Sewing · Victorian

Trimmed with Tartan, Part I

If you’ve read The Tale of Two Tartans then you’ll know that I once bought 19 metres of tartan silk. Two dresses were made from it and still, I had what could be called a reasonable amount left in my stash. Not enough to make another outfit on its own of course, unless teamed with a secondary fabric. Therefore the plan to make a slightly less in-your-face tartan-y 1880s bustle dress was hatched.

Since my last dress used black I decided to use white this time around and one day after work last month I paid a visit to Morelands to find some white taffeta. Still not sure what exactly I wanted my new dress to look like I turned to my books for inspiration as well as drawing a few different ideas down.

Designs and Frances Grimble’s book

I really liked the idea of using the tartan not only as a simulated vest but I was really liking the idea of having some at the back too. Of course, with no patterns to hand to make the back design I had to try and figure it out myself.

I traced the back pattern piece and then played around with which angle best served for creating a nice triangle of tartan at the back. Once I thought I was happy with that I cut the pattern along the line and retraced the pieces, adding the seam allowance. My first mockup was happily obliging and it seemed like it would work.

I cut the pieces out of broadcloth and chose to sew the two smaller pieces together so that I wouldn’t have to worry about pattern matching the tartan. I then flatlined the tartan and the taffeta, as well as cutting out and flatlining the side back and side pieces of the bodice as well.

Once these were finished, I sewed the seven parts together and put it on my mannequin to see how it looked. I was pleasantly surprised at how well the tartan piece turned out, coming down right to the perfectly positioned point. It was a complete and utter fluke actually.

With that solved, I then had to decide how I wanted the front to look. I considered using the Truly Victorian French Vest Bodice pattern but the would have meant that the tartan wouldn’t reach where I wanted it to. So I turned to my Penguin Bodice frankenpattern and used the combination of the Two Tone Bodice and the French Bodice patterns.
When I made that up I was again pleasantly surprised to see that the tartan from the front and from the back was almost a complete match at the shoulder seams.

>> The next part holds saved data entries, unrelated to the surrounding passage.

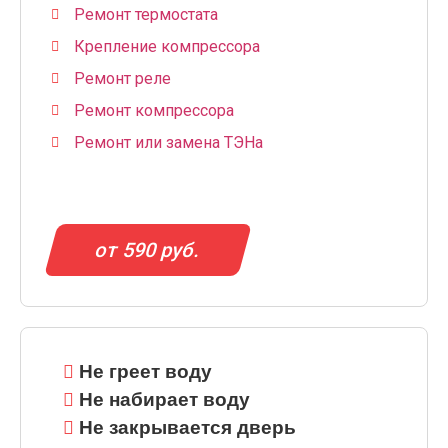
Ремонт термостата
Крепление компрессора
Ремонт реле
Ремонт компрессора
Ремонт или замена ТЭНа
от 590 руб.
Не греет воду
Не набирает воду
Не закрывается дверь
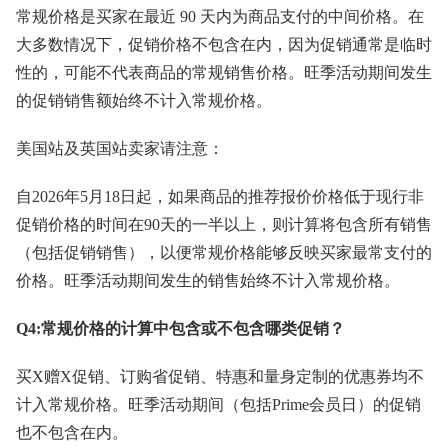
常规价格是买家在最近 90 天内为商品支付的中间价格。在
大多数情况下，促销价格不包含在内，因为促销通常是临时
性的，可能不代表商品的常规销售价格。旺季活动期间发生
的促销销售额始终不计入常规价格。
美国站及英国站卖家请注意：
自2026年5月18日起，如果商品的推荐报价价格低于现行非
促销价格的时间在90天的一半以上，则计算将包含所有销售
（包括促销销售），以便常规价格能够反映买家最常支付的
价格。旺季活动期间发生的销售始终不计入常规价格。
Q4:常规价格的计算中包含或不包含哪类促销？
买X赠X促销、订购省促销、特惠和量身定制的优惠券均不
计入常规价格。旺季活动期间（包括Prime会员日）的促销
也不包含在内。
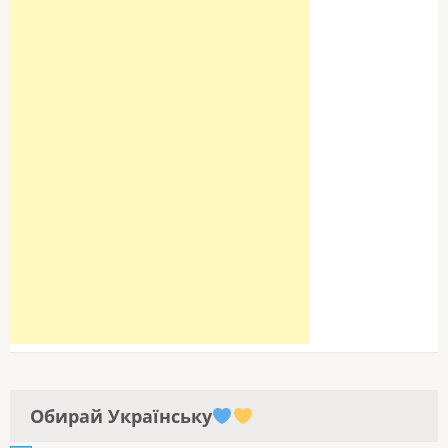
Обирай Українську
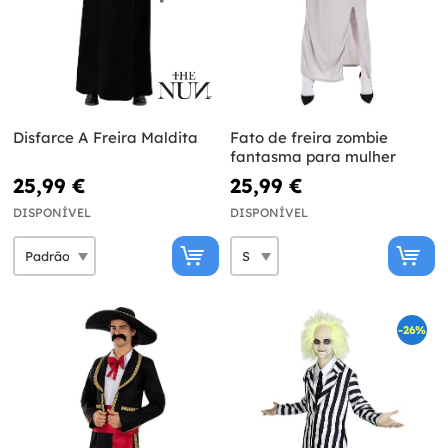
Disfarce A Freira Maldita
Fato de freira zombie
fantasma para mulher
25,99 €
25,99 €
DISPONÍVEL
DISPONÍVEL
-26%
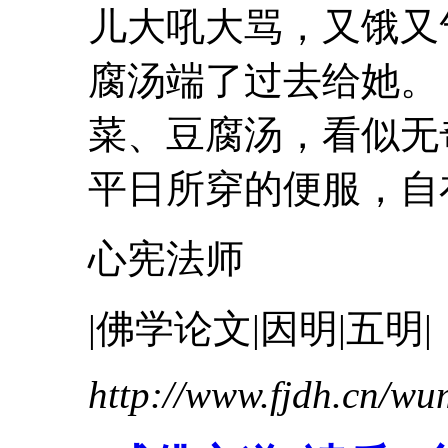
儿大吼大骂，又饿又
腐
汤端了过去给她
菜、
豆腐
汤，看似无
平日所穿的便服，自在.
心宪法师
|佛学论文|因明|五明|
http://www.fjdh.cn/w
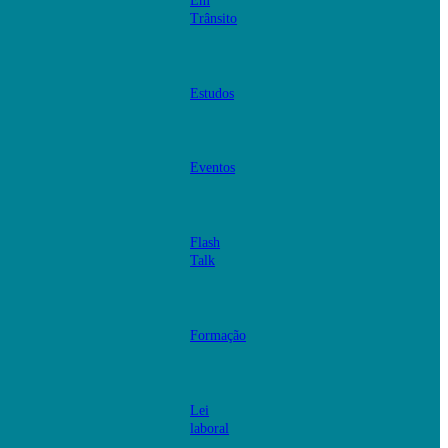
Em
Trânsito
Estudos
Eventos
Flash
Talk
Formação
Lei
laboral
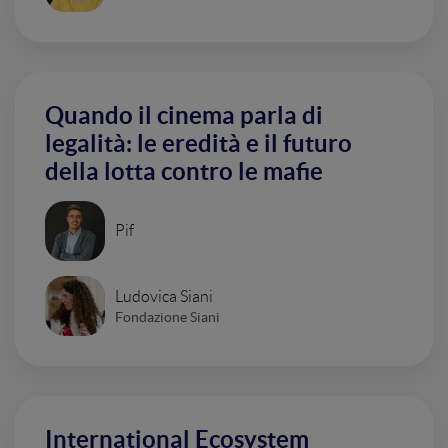
Quando il cinema parla di
legalità: le eredità e il futuro
della lotta contro le mafie
Pif
Ludovica Siani
Fondazione Siani
International Ecosystem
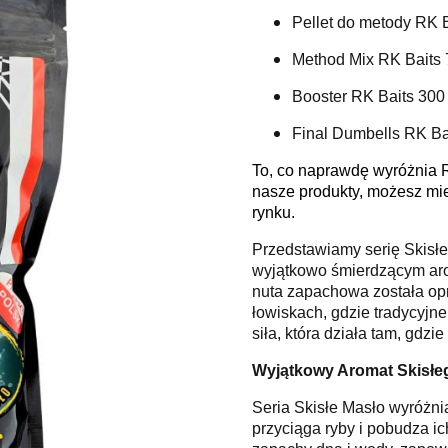
Pellet do metody RK 
Method Mix RK Baits 
Booster RK Baits 300
Final Dumbells RK Ba
To, co naprawdę wyróżnia 
nasze produkty, możesz mi
rynku.
Przedstawiamy serię Skisłe
wyjątkowo śmierdzącym arom
nuta zapachowa została op
łowiskach, gdzie tradycyjn
siła, która działa tam, gdzi
Wyjątkowy Aromat Skisłe
Seria Skisłe Masło wyróżni
przyciąga ryby i pobudza ic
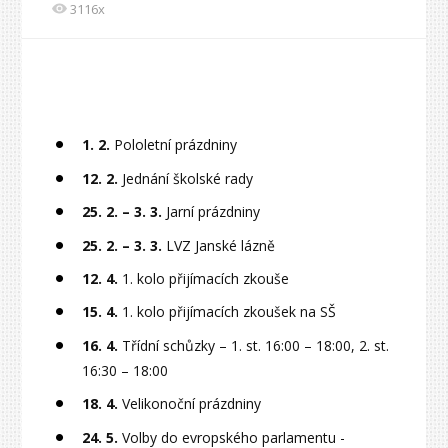
3116x
1. 2.
Pololetní prázdniny
12. 2.
Jednání školské rady
25. 2. – 3. 3.
Jarní prázdniny
25. 2. – 3. 3.
LVZ Janské lázně
12. 4.
1. kolo přijímacích zkouše
15. 4.
1. kolo přijímacích zkoušek na SŠ
16. 4.
Třídní schůzky – 1. st. 16:00 – 18:00, 2. st.
16:30 – 18:00
18. 4.
Velikonoční prázdniny
24. 5.
Volby do evropského parlamentu -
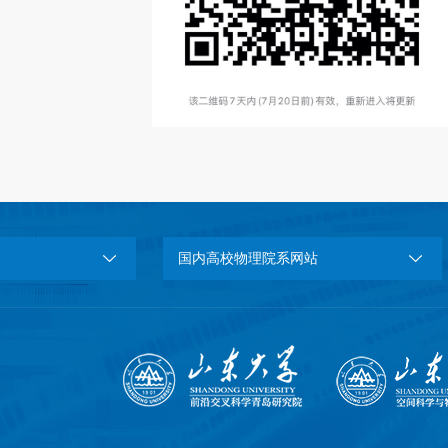
国内高校物理院系网站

So far, so good. Now I had the main part of the bodice constructed I was left with the great Deliberation of the Sleeves. Tartan or taffeta? I pinned the different fabric choices on either side and stood back to decide. Well, that was easier said than done. I couldn’t decide!

Decisions, decisions… this is when the dress got nicknamed the Pick-a-Path dress

As I only had the bodice over the tartan underskirt, which I am planning to use as a part of this outfit I thought that I would have a better idea if I turned my attention to making the overskirt so that I would be able to better decide.